Stored entries:
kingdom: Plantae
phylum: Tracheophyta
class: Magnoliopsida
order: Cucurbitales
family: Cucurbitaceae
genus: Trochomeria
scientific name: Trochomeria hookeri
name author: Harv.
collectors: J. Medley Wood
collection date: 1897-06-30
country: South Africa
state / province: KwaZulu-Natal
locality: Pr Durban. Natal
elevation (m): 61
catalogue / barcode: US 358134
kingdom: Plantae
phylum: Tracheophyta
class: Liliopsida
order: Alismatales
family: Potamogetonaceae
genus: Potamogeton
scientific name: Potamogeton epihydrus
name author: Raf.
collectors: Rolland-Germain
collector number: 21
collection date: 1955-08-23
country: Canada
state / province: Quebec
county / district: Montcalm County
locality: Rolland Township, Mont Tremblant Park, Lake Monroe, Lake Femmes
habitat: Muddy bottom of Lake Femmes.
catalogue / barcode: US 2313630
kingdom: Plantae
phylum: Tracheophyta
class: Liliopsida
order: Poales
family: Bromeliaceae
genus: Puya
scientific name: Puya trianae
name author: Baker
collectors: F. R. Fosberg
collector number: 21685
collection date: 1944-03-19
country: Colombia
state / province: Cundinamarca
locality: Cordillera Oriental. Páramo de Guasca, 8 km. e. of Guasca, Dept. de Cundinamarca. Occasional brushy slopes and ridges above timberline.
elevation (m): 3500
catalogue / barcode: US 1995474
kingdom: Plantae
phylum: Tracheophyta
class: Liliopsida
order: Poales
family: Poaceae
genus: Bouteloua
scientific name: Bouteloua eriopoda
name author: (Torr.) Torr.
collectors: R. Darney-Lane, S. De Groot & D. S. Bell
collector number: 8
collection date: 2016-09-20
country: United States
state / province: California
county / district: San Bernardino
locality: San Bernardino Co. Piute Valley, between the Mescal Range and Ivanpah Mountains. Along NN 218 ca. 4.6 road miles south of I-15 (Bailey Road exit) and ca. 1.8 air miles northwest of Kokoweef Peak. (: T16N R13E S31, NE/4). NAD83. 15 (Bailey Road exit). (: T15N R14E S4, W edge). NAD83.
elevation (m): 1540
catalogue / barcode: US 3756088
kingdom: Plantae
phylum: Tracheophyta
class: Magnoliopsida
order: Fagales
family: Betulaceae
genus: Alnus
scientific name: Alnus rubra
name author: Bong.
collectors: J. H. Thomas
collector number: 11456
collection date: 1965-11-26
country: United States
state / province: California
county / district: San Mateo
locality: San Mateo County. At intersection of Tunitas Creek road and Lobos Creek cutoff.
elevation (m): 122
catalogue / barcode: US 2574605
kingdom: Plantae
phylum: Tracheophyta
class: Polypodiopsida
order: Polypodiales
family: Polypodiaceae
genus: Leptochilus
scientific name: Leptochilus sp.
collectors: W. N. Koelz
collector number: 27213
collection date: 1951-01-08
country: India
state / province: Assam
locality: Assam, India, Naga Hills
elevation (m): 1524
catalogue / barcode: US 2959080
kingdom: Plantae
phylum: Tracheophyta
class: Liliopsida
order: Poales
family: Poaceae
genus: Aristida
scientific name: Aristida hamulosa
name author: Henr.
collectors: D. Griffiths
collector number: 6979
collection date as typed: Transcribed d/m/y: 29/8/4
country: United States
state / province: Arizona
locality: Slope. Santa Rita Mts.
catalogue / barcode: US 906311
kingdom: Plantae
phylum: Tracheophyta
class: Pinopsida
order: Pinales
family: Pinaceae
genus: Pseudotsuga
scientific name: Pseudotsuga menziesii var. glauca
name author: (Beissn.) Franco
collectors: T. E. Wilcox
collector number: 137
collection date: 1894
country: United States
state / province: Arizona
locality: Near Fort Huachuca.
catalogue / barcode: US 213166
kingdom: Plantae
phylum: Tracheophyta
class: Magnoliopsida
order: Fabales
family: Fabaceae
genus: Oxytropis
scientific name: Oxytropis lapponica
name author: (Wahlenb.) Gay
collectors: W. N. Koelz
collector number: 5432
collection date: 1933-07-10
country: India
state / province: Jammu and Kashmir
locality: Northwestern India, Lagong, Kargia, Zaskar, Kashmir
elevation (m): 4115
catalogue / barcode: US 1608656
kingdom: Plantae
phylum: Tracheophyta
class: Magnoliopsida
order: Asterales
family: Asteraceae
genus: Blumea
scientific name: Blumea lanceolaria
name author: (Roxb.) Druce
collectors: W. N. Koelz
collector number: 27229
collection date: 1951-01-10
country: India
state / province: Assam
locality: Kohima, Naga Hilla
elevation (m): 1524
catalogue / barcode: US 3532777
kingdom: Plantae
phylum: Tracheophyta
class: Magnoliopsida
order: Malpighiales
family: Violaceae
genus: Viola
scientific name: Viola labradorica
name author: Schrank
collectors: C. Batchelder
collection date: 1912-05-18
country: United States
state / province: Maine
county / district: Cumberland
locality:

--- REQUIRED WORK ---
Please write out every line of the material above character for character.

--- WORKED SOLUTION ---
kingdom: Plantae
phylum: Tracheophyta
class: Magnoliopsida
order: Cucurbitales
family: Cucurbitaceae
genus: Trochomeria
scientific name: Trochomeria hookeri
name author: Harv.
collectors: J. Medley Wood
collection date: 1897-06-30
country: South Africa
state / province: KwaZulu-Natal
locality: Pr Durban. Natal
elevation (m): 61
catalogue / barcode: US 358134
kingdom: Plantae
phylum: Tracheophyta
class: Liliopsida
order: Alismatales
family: Potamogetonaceae
genus: Potamogeton
scientific name: Potamogeton epihydrus
name author: Raf.
collectors: Rolland-Germain
collector number: 21
collection date: 1955-08-23
country: Canada
state / province: Quebec
county / district: Montcalm County
locality: Rolland Township, Mont Tremblant Park, Lake Monroe, Lake Femmes
habitat: Muddy bottom of Lake Femmes.
catalogue / barcode: US 2313630
kingdom: Plantae
phylum: Tracheophyta
class: Liliopsida
order: Poales
family: Bromeliaceae
genus: Puya
scientific name: Puya trianae
name author: Baker
collectors: F. R. Fosberg
collector number: 21685
collection date: 1944-03-19
country: Colombia
state / province: Cundinamarca
locality: Cordillera Oriental. Páramo de Guasca, 8 km. e. of Guasca, Dept. de Cundinamarca. Occasional brushy slopes and ridges above timberline.
elevation (m): 3500
catalogue / barcode: US 1995474
kingdom: Plantae
phylum: Tracheophyta
class: Liliopsida
order: Poales
family: Poaceae
genus: Bouteloua
scientific name: Bouteloua eriopoda
name author: (Torr.) Torr.
collectors: R. Darney-Lane, S. De Groot & D. S. Bell
collector number: 8
collection date: 2016-09-20
country: United States
state / province: California
county / district: San Bernardino
locality: San Bernardino Co. Piute Valley, between the Mescal Range and Ivanpah Mountains. Along NN 218 ca. 4.6 road miles south of I-15 (Bailey Road exit) and ca. 1.8 air miles northwest of Kokoweef Peak. (: T16N R13E S31, NE/4). NAD83. 15 (Bailey Road exit). (: T15N R14E S4, W edge). NAD83.
elevation (m): 1540
catalogue / barcode: US 3756088
kingdom: Plantae
phylum: Tracheophyta
class: Magnoliopsida
order: Fagales
family: Betulaceae
genus: Alnus
scientific name: Alnus rubra
name author: Bong.
collectors: J. H. Thomas
collector number: 11456
collection date: 1965-11-26
country: United States
state / province: California
county / district: San Mateo
locality: San Mateo County. At intersection of Tunitas Creek road and Lobos Creek cutoff.
elevation (m): 122
catalogue / barcode: US 2574605
kingdom: Plantae
phylum: Tracheophyta
class: Polypodiopsida
order: Polypodiales
family: Polypodiaceae
genus: Leptochilus
scientific name: Leptochilus sp.
collectors: W. N. Koelz
collector number: 27213
collection date: 1951-01-08
country: India
state / province: Assam
locality: Assam, India, Naga Hills
elevation (m): 1524
catalogue / barcode: US 2959080
kingdom: Plantae
phylum: Tracheophyta
class: Liliopsida
order: Poales
family: Poaceae
genus: Aristida
scientific name: Aristida hamulosa
name author: Henr.
collectors: D. Griffiths
collector number: 6979
collection date as typed: Transcribed d/m/y: 29/8/4
country: United States
state / province: Arizona
locality: Slope. Santa Rita Mts.
catalogue / barcode: US 906311
kingdom: Plantae
phylum: Tracheophyta
class: Pinopsida
order: Pinales
family: Pinaceae
genus: Pseudotsuga
scientific name: Pseudotsuga menziesii var. glauca
name author: (Beissn.) Franco
collectors: T. E. Wilcox
collector number: 137
collection date: 1894
country: United States
state / province: Arizona
locality: Near Fort Huachuca.
catalogue / barcode: US 213166
kingdom: Plantae
phylum: Tracheophyta
class: Magnoliopsida
order: Fabales
family: Fabaceae
genus: Oxytropis
scientific name: Oxytropis lapponica
name author: (Wahlenb.) Gay
collectors: W. N. Koelz
collector number: 5432
collection date: 1933-07-10
country: India
state / province: Jammu and Kashmir
locality: Northwestern India, Lagong, Kargia, Zaskar, Kashmir
elevation (m): 4115
catalogue / barcode: US 1608656
kingdom: Plantae
phylum: Tracheophyta
class: Magnoliopsida
order: Asterales
family: Asteraceae
genus: Blumea
scientific name: Blumea lanceolaria
name author: (Roxb.) Druce
collectors: W. N. Koelz
collector number: 27229
collection date: 1951-01-10
country: India
state / province: Assam
locality: Kohima, Naga Hilla
elevation (m): 1524
catalogue / barcode: US 3532777
kingdom: Plantae
phylum: Tracheophyta
class: Magnoliopsida
order: Malpighiales
family: Violaceae
genus: Viola
scientific name: Viola labradorica
name author: Schrank
collectors: C. Batchelder
collection date: 1912-05-18
country: United States
state / province: Maine
county / district: Cumberland
locality:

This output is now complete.